> [Activity list]:
**1.** Check each statement against the comment thread on newspapers and blogs. Answer yes or no and quote the words that settle it. (a) The anonymous commenter blames newspaper staff cuts on Wall St. demands. (b) The commenter eftychia was caught off guard by blogs hiring reporters. (c) The entry has four comments.
**2.** Resume the comment thread on newspapers and blogs from its last sentence.

> [Document segment]:

++++

There are 4 comments on this entry. (Reply.)
 
posted by (anonymous) at 11:00am on 2009-05-08
Newpapers blame everyone but themselves. I didn't see any actual reporters there either, and there haven't been for a long time. Because the newspapers cut their staff to satisfy Wall St. demands for ridiculous product margins.

Also, see this link: http://firedoglake.com/2009/05/07/be-the-change-you-want-to-see-david/

Local blogs hiring for this very position, while newspapers abandon their trust and whine.
eftychia: Fire extinguisher in front of US flag (savemynation)
posted by [personal profile] eftychia at 11:55am on 2009-05-08
The decline in newspapering by newspapers was addressed elsewhere in the essay, and acknowledged at the start of the last paragraph I quoted ("I didn't trip over a herd of hungry Sun reporters either, but that's the point"), but yeah, that's an aspect under-discussed in the places where I see the decline of newspapers being talked about. (It does come up, but seldom do I see it mentioned in articles that also compare/contrast newspapers and blogs, the one quoted today being an exception.)

I didn't know about blogs attempting to hire Reporters, but I saw it coming (I guessed it'd be later than this). Given that even if newspapers survive, many have abdicated this function (and many have thrown away what trust readers had had in them), newsblogs hiring reporters to do this had to happen. The question I have is whether it'll wind up being economically sustainable or a brief experiment -- I don't think America can afford for it not to somehow wind up working.

++++

> [Stored data]:
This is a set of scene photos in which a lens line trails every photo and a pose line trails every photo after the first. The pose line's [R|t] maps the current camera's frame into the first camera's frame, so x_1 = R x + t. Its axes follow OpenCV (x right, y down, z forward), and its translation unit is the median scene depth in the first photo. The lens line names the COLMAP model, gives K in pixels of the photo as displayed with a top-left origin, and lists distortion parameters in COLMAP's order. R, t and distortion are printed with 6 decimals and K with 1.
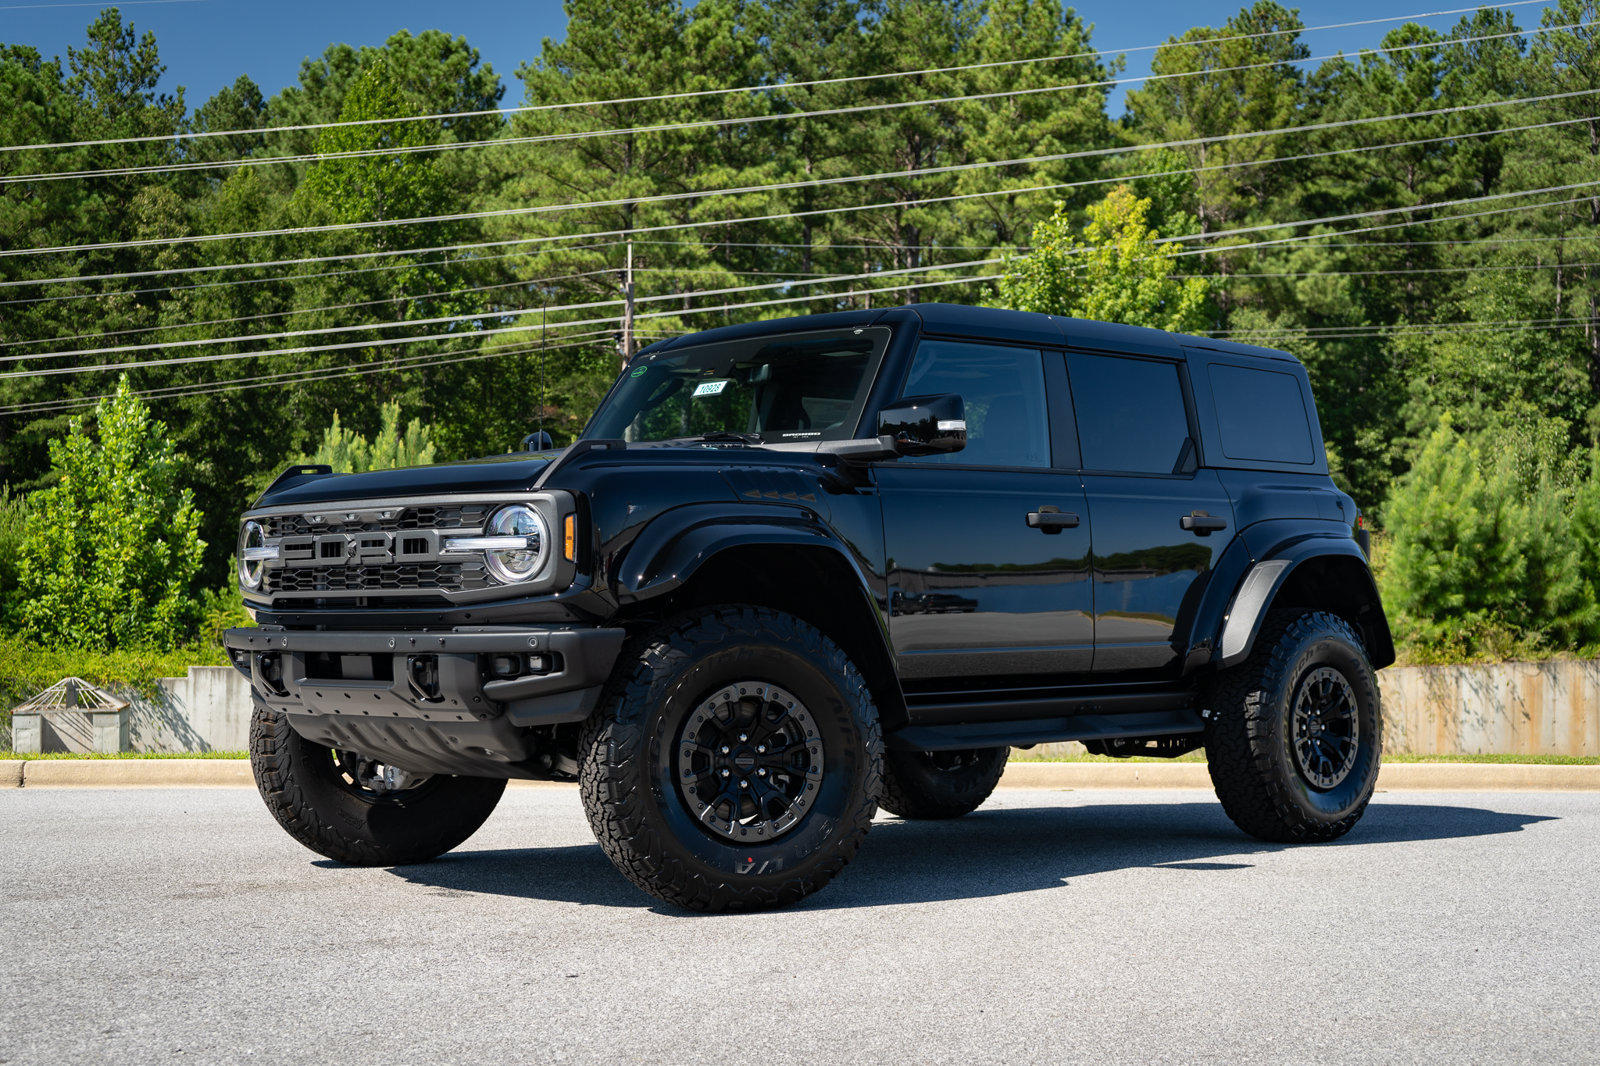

++++

> [Exercise results]:
**1.**
(a) Yes: "Because the newspapers cut their staff to satisfy Wall St. demands for ridiculous product margins."
(b) No: "but I saw it coming (I guessed it'd be later than this)"
(c) Yes: "There are 4 comments on this entry."

**2.**
 
posted by (anonymous) at 06:53pm on 2009-05-08
I fear that the newspaper is on its way to muddy death and, in the full sense of using that phrase, the death is the result of suicide. First, yes, the internet has made the newspaper a little pointless at least as far as an actual paper edition goes. Second, and perhaps more importantly, is the increasingly widespread American practice of the "product" that a corporation produces is increasingly irrelevant. The purpose of a corporation is to issue stock and manipulate its price. The fact that a service must be provided or a product manufactured for such an entity to exist is incidental and the quality of that product is irrelevant. If you can juggle the numbers for even a short time or lay off thousands of workers, you can reap the benefits on Wall Street.
Long term, it is a disaster. Short term, it's a dream for those at the top. And those at the bottom do not run things.
eftychia: Fire extinguisher in front of US flag (savemynation)
posted by [personal profile] eftychia at 07:01pm on 2009-05-08
*nod* What I took away from the quote, and the rest of the piece I clipped it from, was how dangerous it is to not have anyone doing what had been the job of newspapers, and that blogs aren't doing it yet (I hope they will; I hope they can) and newspapers have mostly stopped (for reasons akin to and overlapping the ones you cited).